If you dig tech history, you'll probably be interested in Adam Fisher's new book, Valley of Genius: The Uncensored History of Silicon Valley (as Told by the Hackers, Founders, and Freaks Who Made It Boom). In an excerpt published by Vanity Fair he calls Google "an accidental by-product of graduate-student whimsy." One oral history segment captures recollections about how the arrival of Eric Schmidt changed Google's focus:

Heather Cairns: One of his first days at work he did this sort of public address with the company and he said, “I want you to know who your real competition is.” He said, “It’s Microsoft.” And everyone went, What?

Terry Winograd: I can remember some higher-level meetings I was in, which were about what Google could do that would stay under Microsoft’s radar. In fact, “Canada” was the code word for Microsoft, because it was big and up north, right? There was basically a sense that if Microsoft decided Google was a threat they could squash it, and they wanted to make sure they didn’t trigger that reaction.

Ev Williams, a founder of Blogger, Twitter, and Medium: There was quite a bit of angst and existential concern that the next version of Windows was going to have search built into the OS. And how were we going to compete with that?

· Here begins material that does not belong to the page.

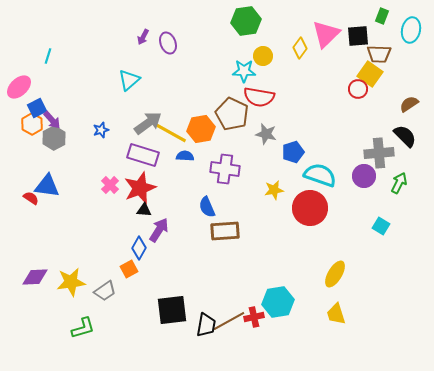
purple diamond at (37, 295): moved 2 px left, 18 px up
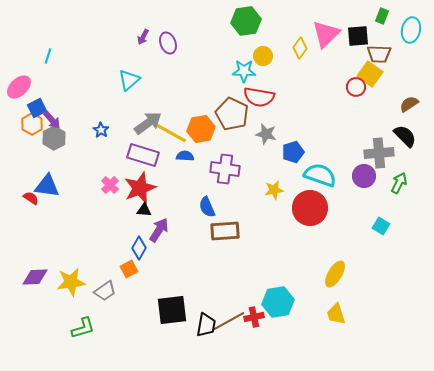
red circle at (358, 89): moved 2 px left, 2 px up
blue star at (101, 130): rotated 21 degrees counterclockwise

Heather Cairns: So, I remember thinking, Huh, wow. He thinks we’re a threat to Microsoft. Are you kidding me? So I think then, that speech made me realize that maybe we had more gravity than I understood.

Marissa Mayer: It was a bigger vision than we had really tangibly talked about before. That was a big moment for us.

IN CASE YOU MISSED IT

Instagram's Questions Sticker Lets Story-Watchers Ask You Anything By Sarah Gray

Everybody Has a Cell Phone, So What's Next for the Wireless Industry? By Aaron Pressman

Why This Venture Capitalist Raised a $13 Million Fund In an Era of Mega-Funds By Polina Marinova

Netflix Believes 'Smart Downloads' Will Save You Time By Jonathan Vanian

AT&T to Acquire Cybersecurity Company AlienVault By Renae Reints

Postmates Just Expanded to 100 More Cities By Lisa Marie Segarra

Facebook Is Testing Augmented Reality Ads in News Feed By Jonathan Vanian

BEFORE YOU GO

Cybersecurity is a tough challenge but it's even tougher when people do dumb things. A couple of Pentagon employees failed to patch their Netgear routers for security flaws disclosed two years ago. The result? A hacker stole classified military secrets about the MQ-9 Reaper drone and the M1 Abrams tank and tried to sell them on the dark web. Yikes.